Margaret Keelan’s ceramic sculptures are glazed, stained, fired, then glazed, stained and fired again to give the surfaces the look of disintegrating, painted over weathered wood. She explains, “This softening and reduction of form so that its essential nature is revealed is a metaphor I am using for life being lived, my exploration of the process of growing up and growing older.”
Keelan’s figurative sculptures confront issues of mortality, decay, beauty, aging and innocence. In her article Margaret Keelan’s Intimate and Universal Stories, Cheryl Coon describes how, “The skin-like malleability of the clay has been stained and manipulated to show all the scars and scratches and gouges. The sculptures appear to have been excavated, but not restored to any previous state of pristine beauty. They reveal their raw, exposed and broken selves.”

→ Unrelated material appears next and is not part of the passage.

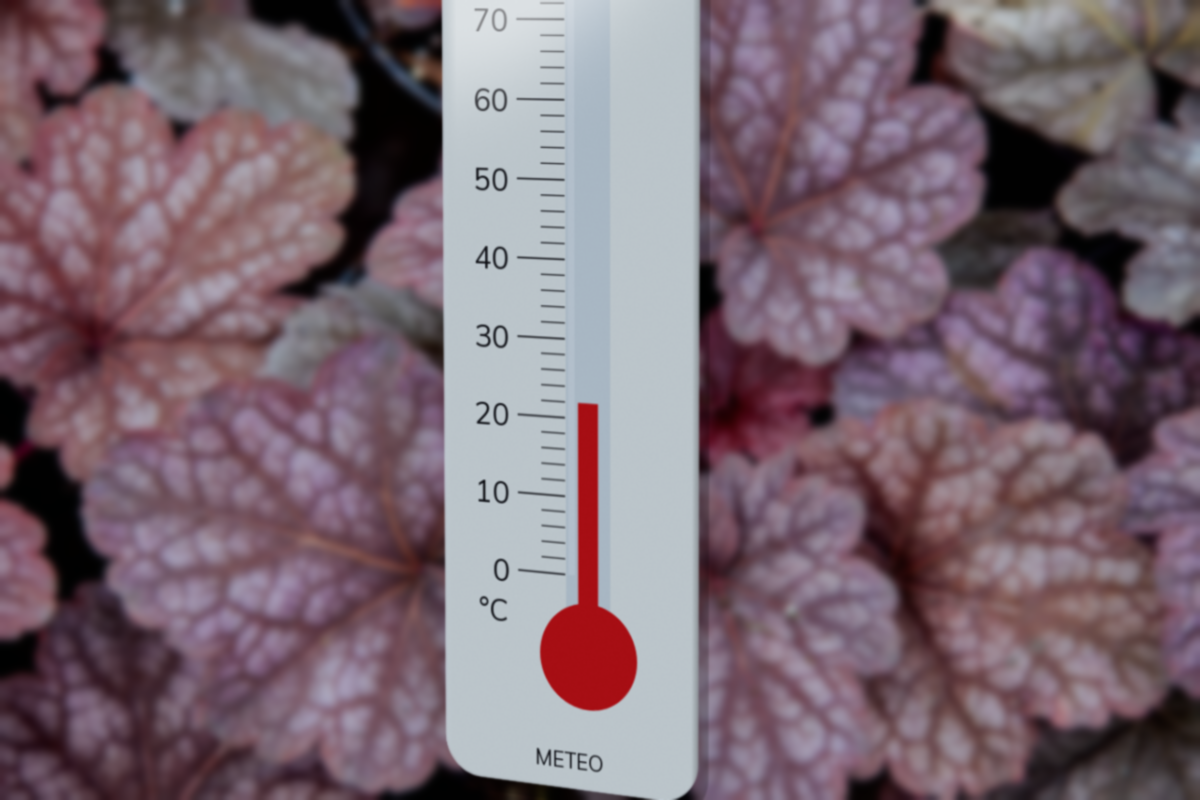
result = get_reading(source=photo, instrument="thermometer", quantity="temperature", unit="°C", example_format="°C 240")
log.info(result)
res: °C 22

The labor-intensive process that goes into the creation of the work is itself a ritual of transformation. Many of the figures hold a smaller character or animal. The interpretation of this is left deliberately ambiguous -- another doll, a child, a pet, or another version of the self? The artist’s focus on the boundaries between the adult and the child and self-reflection draws on dreams, spirituality and an emotional passion.

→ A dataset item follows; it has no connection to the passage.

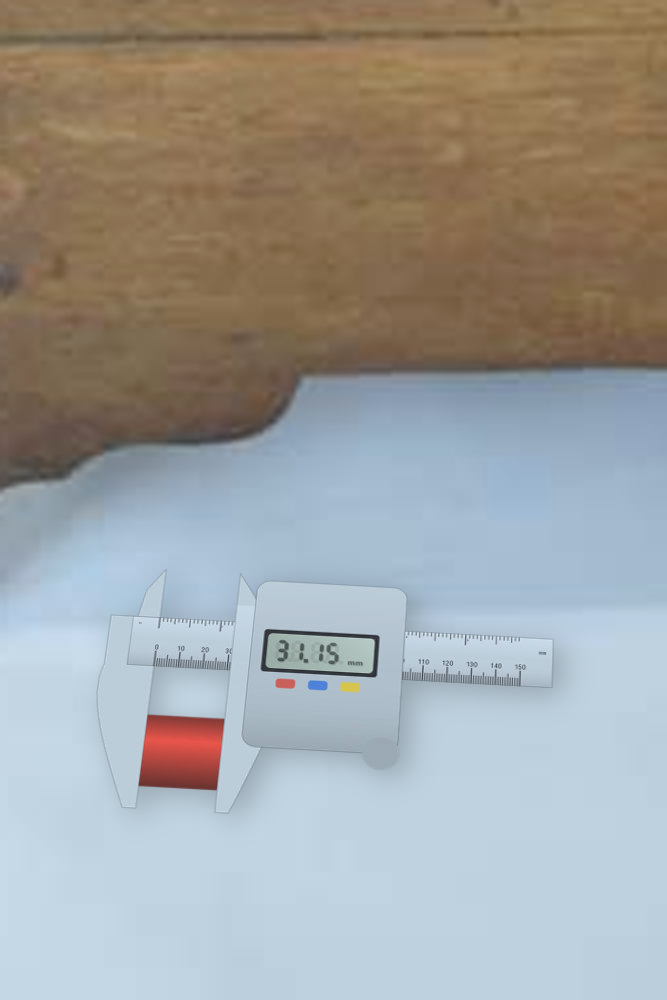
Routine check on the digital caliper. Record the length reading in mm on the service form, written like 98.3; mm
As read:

Margaret Keelan is the Associate Director of the School of Sculpture at the Academy of Art University in San Francisco, where she also teaches ceramics. She received an Advanced B.A. from the University of Saskatchewan, Canada and an M.F.A. in ceramic sculpture from the University of Utah, Salt Lake City. Her work has been featured in numerous books including Lark Books, 500 Figures in Clay, Volumes 1 and 2, Ceramics and the Human Figure by Edith Garcia, The Craft and Art of Clay, Contemporary Ceramics and Working With Clay by Susan Peterson.